Politiste et chercheuse en sociologie, Ivana Obradovic publie aux éditions La Découverte, dans la collection « Repères », l’opuscule Le Cannabis, qui fait le point sur l’état actuel des connaissances à propos de cette drogue, ses marchés et ses consommateurs.
Culture millénaire, le cannabis, issu du chanvre, supporte autant d’usages – récréatif, médical, industriel – que de représentations – criminalité, marginalité, festivité. Dans un ouvrage symptomatique de la collection qui l’accueille, alliant pédagogie et concision, Ivana Obradovic revient sur le cannabis, ses effets, les politiques y étant associées, ses marchés ou encore ses modes de consommation. L’auteure rappelle que cette plante traditionnelle a d’abord servi pour la confection de vêtements, l’alimentation et la pharmacopée, voire dans le cadre de rituels religieux, notamment en Chine, dès 2500 avant notre ère. Son usage à des fins psychoactives se généralise à partir du XIXe siècle, et notamment en Europe. Des cercles haschischins de Jacques-Joseph Moreau de Tours jusqu’à la contre-culture hippie des années 1960-1970 et aux dépénalisations/légalisations actuelles, c’est toute une histoire, mouvementée, balançant entre prohibition, panique morale et acceptation graduelle, qui nous est contée avec didactisme.
Le cannabis est une question sensible. Et bien plus vaste qu’il n’y paraît. On en retrouve la trace, souvent sans même le savoir, dans plus de 25 000 produits : papeterie, cosmétique, alimentation, biocarburant, bâtiment, chimie… L’agence de protection de l’environnement américaine affirme même que le chanvre pourrait faciliter la transition énergétique ! Sur le plan sanitaire, ses effets semblent moins inquiétants que l’alcool ou le tabac, car le cannabis n’entraîne ni dépendance ni neurotoxicité, bien qu’il soit parfois associé à une baisse des résultats scolaires, dans certaines circonstances, ou qu’il puisse, dans le cas d’une consommation durable et problématique, entraîner des troubles de l’apprentissage et de l’attention, une altération de la mémoire ou une perturbation du sommeil. Ivana Obradovic s’intéresse aussi à la sociologie des consommateurs : il s’agit souvent d’hommes jeunes et urbains. Et si la consommation chez les jeunes stagne aujourd’hui après avoir augmenté durant des décennies, on continue de retrouver des usages ponctuels au sein des classes aisées et une consommation plus aiguë dans les milieux populaires.
Passionnant et très circonstancié, Le Cannabis fourmille de données précieuses. On apprend ainsi que dans les pays qui ont légalisé le cannabis, les usages problématiques se révèlent jusqu’à 25% supérieurs à la moyenne, mais que les mineurs tendent quant à eux à moins se tourner vers cette drogue dite douce. L’Europe demeure une zone de forte consommation, puisque plus de 5% de sa population consomme du cannabis au moins une fois dans l’année. C’est la drogue illicite la plus consommée, produite et vendue dans le monde ; le cannabis représente 54% du marché mondial des drogues illicites et est estimé à 162 milliards de dollars par an. En France, son coût social serait de l’ordre de 8 milliards d’euros… Et le regard transversal d’Ivana Obradovic nous invite à nous plonger dans les modèles hollandais (avec notamment les coffee shops se fournissant sur des marchés noirs), français (forte répression, importante consommation), canadien (grand exportateur mondial), américain (profitabilité fiscale, hypothèse de la fin des injustices judiciaires) ou encore uruguayen (gestion étatisée, fiscalité basse).

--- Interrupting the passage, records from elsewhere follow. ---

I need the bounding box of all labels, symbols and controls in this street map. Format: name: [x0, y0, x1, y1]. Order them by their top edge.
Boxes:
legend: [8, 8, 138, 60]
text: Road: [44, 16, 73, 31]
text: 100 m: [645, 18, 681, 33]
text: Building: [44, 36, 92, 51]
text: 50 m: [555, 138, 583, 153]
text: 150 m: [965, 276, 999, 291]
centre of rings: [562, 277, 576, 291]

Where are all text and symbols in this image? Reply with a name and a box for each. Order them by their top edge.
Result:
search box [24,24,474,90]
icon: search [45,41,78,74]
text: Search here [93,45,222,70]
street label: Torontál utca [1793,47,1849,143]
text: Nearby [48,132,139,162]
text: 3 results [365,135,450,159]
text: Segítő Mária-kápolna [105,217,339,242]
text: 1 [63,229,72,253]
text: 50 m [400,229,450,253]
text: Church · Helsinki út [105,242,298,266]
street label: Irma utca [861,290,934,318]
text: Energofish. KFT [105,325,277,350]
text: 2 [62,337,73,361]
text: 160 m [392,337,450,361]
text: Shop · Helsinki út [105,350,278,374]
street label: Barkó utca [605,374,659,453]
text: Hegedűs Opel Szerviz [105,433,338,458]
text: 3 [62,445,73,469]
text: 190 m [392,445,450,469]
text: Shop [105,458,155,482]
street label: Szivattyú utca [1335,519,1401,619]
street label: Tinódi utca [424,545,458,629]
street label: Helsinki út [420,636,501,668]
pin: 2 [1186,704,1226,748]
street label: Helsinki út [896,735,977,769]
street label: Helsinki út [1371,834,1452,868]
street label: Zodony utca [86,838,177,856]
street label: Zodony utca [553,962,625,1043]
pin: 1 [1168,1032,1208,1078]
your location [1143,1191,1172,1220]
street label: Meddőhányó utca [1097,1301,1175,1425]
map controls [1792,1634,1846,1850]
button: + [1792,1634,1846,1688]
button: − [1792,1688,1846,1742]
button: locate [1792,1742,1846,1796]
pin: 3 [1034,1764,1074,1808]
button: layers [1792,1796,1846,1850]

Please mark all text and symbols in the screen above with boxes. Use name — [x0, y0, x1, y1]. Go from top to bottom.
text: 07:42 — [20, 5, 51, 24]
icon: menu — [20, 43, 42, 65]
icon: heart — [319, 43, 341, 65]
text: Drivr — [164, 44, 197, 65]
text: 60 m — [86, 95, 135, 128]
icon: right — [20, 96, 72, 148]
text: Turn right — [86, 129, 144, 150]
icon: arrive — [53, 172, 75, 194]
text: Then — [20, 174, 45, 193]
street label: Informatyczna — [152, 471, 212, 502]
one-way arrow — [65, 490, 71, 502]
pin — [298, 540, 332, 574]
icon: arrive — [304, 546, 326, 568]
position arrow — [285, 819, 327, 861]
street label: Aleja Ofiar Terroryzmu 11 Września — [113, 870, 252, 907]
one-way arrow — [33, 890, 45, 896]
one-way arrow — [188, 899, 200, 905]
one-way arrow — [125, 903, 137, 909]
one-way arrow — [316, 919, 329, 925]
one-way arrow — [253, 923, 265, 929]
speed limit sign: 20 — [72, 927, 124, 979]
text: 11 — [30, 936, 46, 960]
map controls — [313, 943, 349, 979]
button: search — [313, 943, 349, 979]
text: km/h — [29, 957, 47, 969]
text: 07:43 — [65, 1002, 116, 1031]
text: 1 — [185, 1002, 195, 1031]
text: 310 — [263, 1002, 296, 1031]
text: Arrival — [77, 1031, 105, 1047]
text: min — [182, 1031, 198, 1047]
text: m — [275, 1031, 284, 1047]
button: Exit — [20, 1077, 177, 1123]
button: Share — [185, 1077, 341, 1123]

L’opuscule revient aussi sur la théorie de l’escalade, qu’il réfute. Il raconte comment la consommation de cannabis a été présentée comme un fléau social, notamment par le chef du bureau fédéral des narcotiques Harry Anslinger, avant que Richard Nixon ne déclare ouvertement la guerre aux drogues sur fond de contestation sociale relative à la guerre au Vietnam. Il se penche sur les voies d’acheminement du cannabis, sur ses points d’entrée en Europe (via l’Espagne ou l’Albanie notamment), sur ses lieux de production (Maroc, Afghanistan, etc.). Il expose le modèle pyramidal de l’offre criminelle, entre grands trafiquants, bras droits, guetteurs, dealers, coupeurs ou encore nourrices. Dans toutes ces dimensions, Le Cannabis cherche avant tout à objectiver son objet d’étude, sur lequel circulent nombre de raccourcis et de contre-vérités. Et il le fait avec grand succès.